DSL purgatory. Consider a problem that can be solved with code in a procedural way, but only by writing lots of tedious, error prone boilerplate (some examples: drawing diagrams, writing GUIs, SQL queries, building visualizations, scripting website/mobile app interactions, end to end testing). The PL dream is to design a sweet compositional DSL that raises the level of abstraction so that you can render a Hilbert curve in seven lines of code. But history is also abound with cases where the DSL did not solve the problems, or maybe it did solve the problem but only after years of grueling work, and so there are still many problems that feel like there ought to be a DSL that should solve them but there isn’t. The promise of LLMs is that they are extremely good at regurgitating low level procedural actions that could conceivably be put together in a DSL. A lot of the best successes of LLMs today is putting coding powers in the hands of domain experts that otherwise do not how to code; could it also help in putting domain expertise in the hands of people who can code?

I am especially interested in these domains:

SQL - Its strange syntax purportedly makes it easier for non-software engineers to understand, whereas many (myself included) would often prefer a more functional syntax ala LINQ/list comprehensions. It’s pretty hard to make an alternate SQL syntax take off though, because SQL is not one language, but many many dialects everywhere with no obvious leverage point. That sounds like an LLM opportunity. Or heck, just give me one of those AI editor environments but specifically fine tuned for SQL/data visualization, don’t even bother with general coding.
End to end testing - This is https://momentic.ai/ but personally I’m not going to rely on a proprietary product for testing in my OSS projects. There’s definitely an OSS opportunity here.
Scripting website/mobile app interactions - The website scraping version of this is https://reworkd.ai/ but I am also pretty interested in this from the browser extension angle: to some extent I can take back control of my frontend experience with browser extensions; can I go further with LLMs? And we typically don’t imagine that I can do the same with a mobile app… but maybe I can??

OSS bread and butter. Why is Tesseract still the number one OSS library for OCR? Why is smooth and beautiful text to voice not ubiquitous? Why is the voice control on my Tesla so bad? Why is the wake word on my Android device so unreliable? Why doesn’t the screenshot parser on a fansite for my favorite mobage not able to parse out icons? The future has arrived, but it is not uniformly distributed.

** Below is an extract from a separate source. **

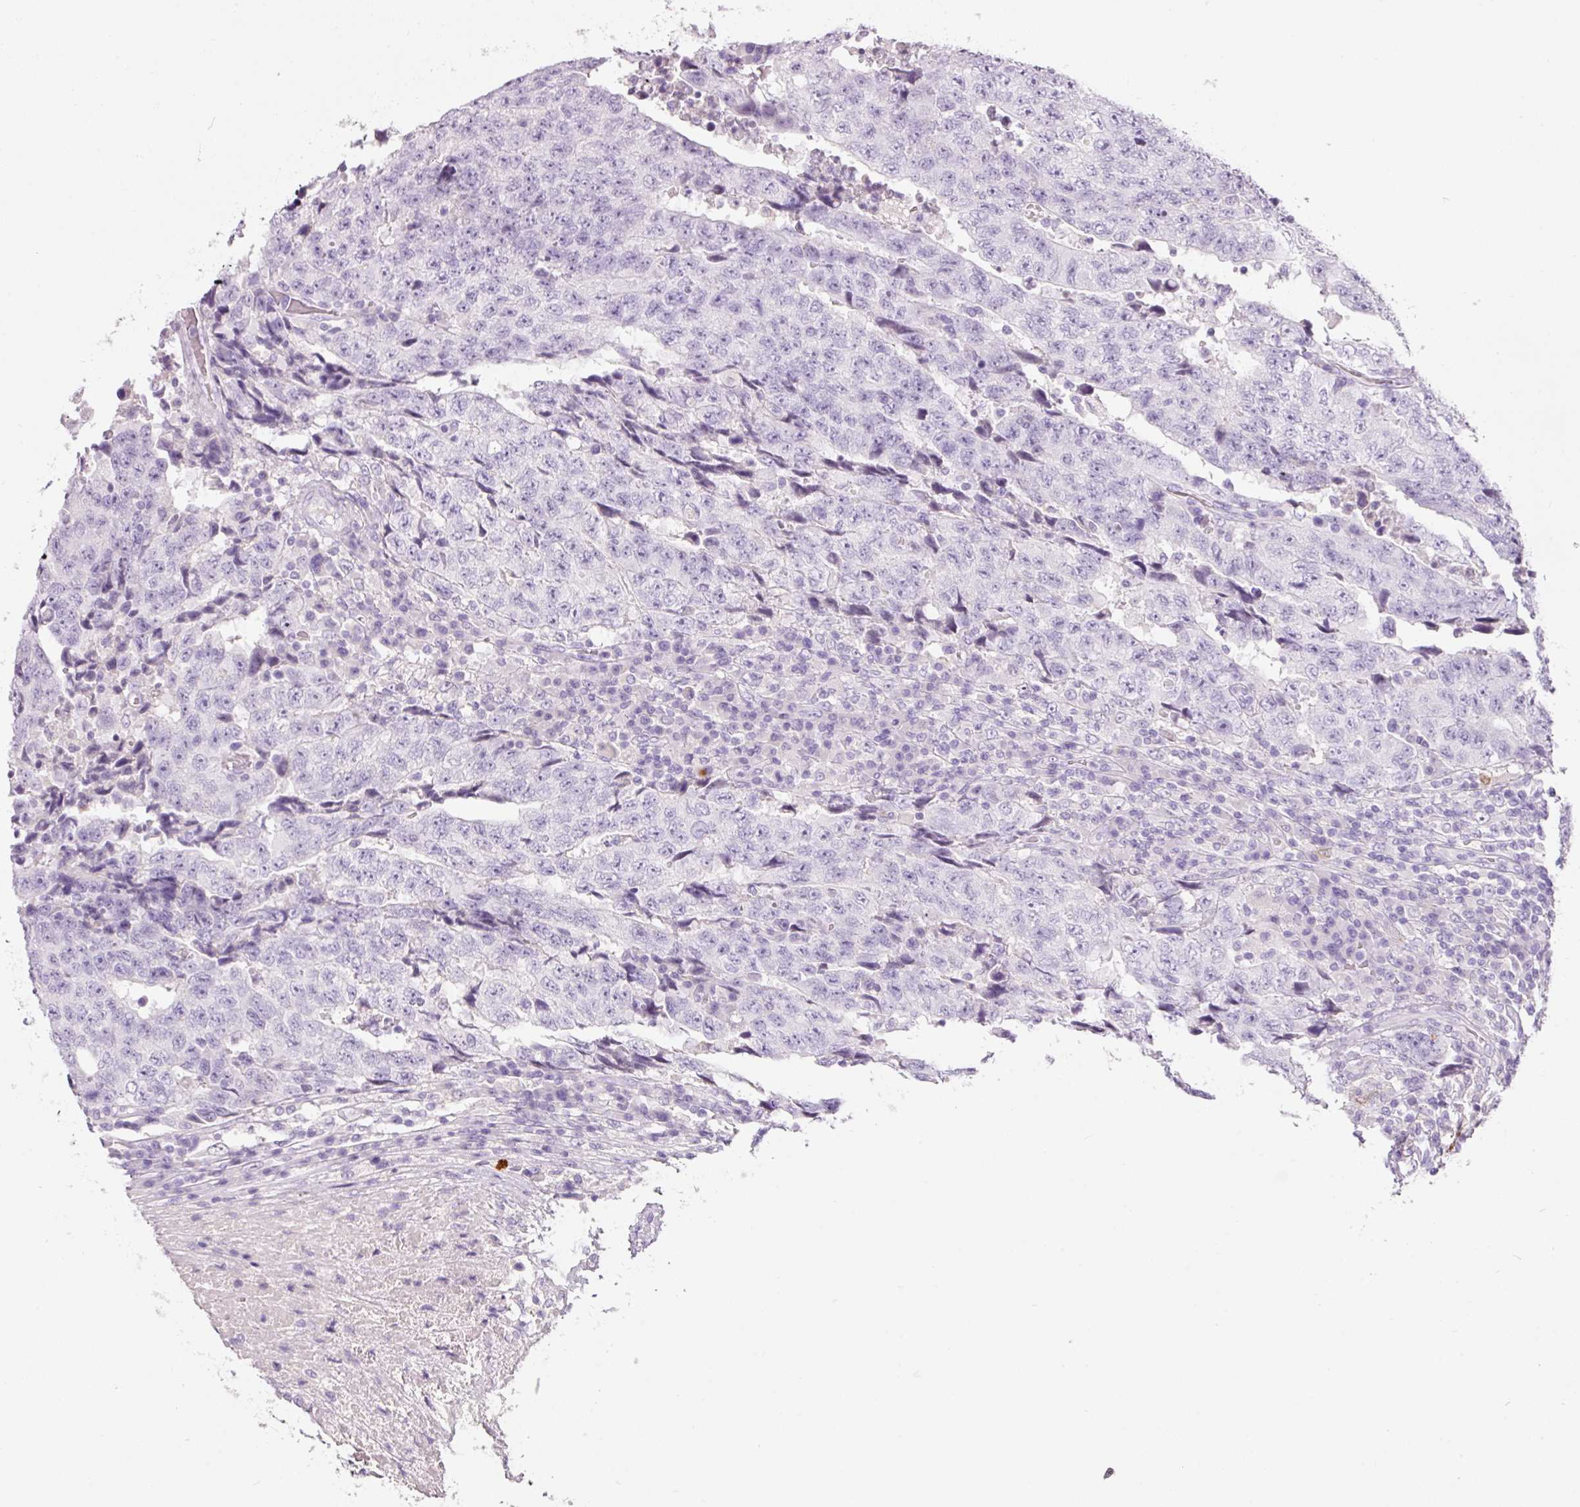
{"staining": {"intensity": "negative", "quantity": "none", "location": "none"}, "tissue": "testis cancer", "cell_type": "Tumor cells", "image_type": "cancer", "snomed": [{"axis": "morphology", "description": "Necrosis, NOS"}, {"axis": "morphology", "description": "Carcinoma, Embryonal, NOS"}, {"axis": "topography", "description": "Testis"}], "caption": "Testis cancer (embryonal carcinoma) was stained to show a protein in brown. There is no significant staining in tumor cells.", "gene": "DNM1", "patient": {"sex": "male", "age": 19}}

Improving the pipeline from ephemeral to durable stores of knowledge. Many important sources of knowledge are trapped in “ephemeral” stores, like Discord servers, private chat conversations, Reddit posts, Twitter threads, blog posts, etc. In an ideal world, there would be a pipeline of this knowledge into more durable, indexable forms for the benefit of all, but actually doing this is time consuming. Can LLMs help? Note that the dream of LLMs is you can just feed all of this data into the model and just ask questions to it. I’m OK with something a little bit more manual, we don’t have to solve RAG first.

1 Comment

Ji
2024-10-31 00:01:19
lol on “SQL - Its strange syntax purportedly makes it easier for non-software engineers to understand, whereas many (myself included) would often prefer a more functional syntax ala LINQ/list comprehensions. It’s pretty hard to make an alternate SQL syntax take off though, because SQL is not one language, but many many dialects everywhere with no obvious leverage point.”
During my very short time (< 6 months) trying to code I loved functional stuff like list comprehension, lambda, writing one line to calculate Fibonacci sequence using scala. Tail recursions in python fascinated me quite a bit.
SQL is just a simple way to turn raw data (a lot of random-ish data) into usable data (a mini data warehouse that can be used to generate results). Majority of things that need to happen in SQL is to examine in many ways how this data could be wrong, find ways to fix/patch that in SQL.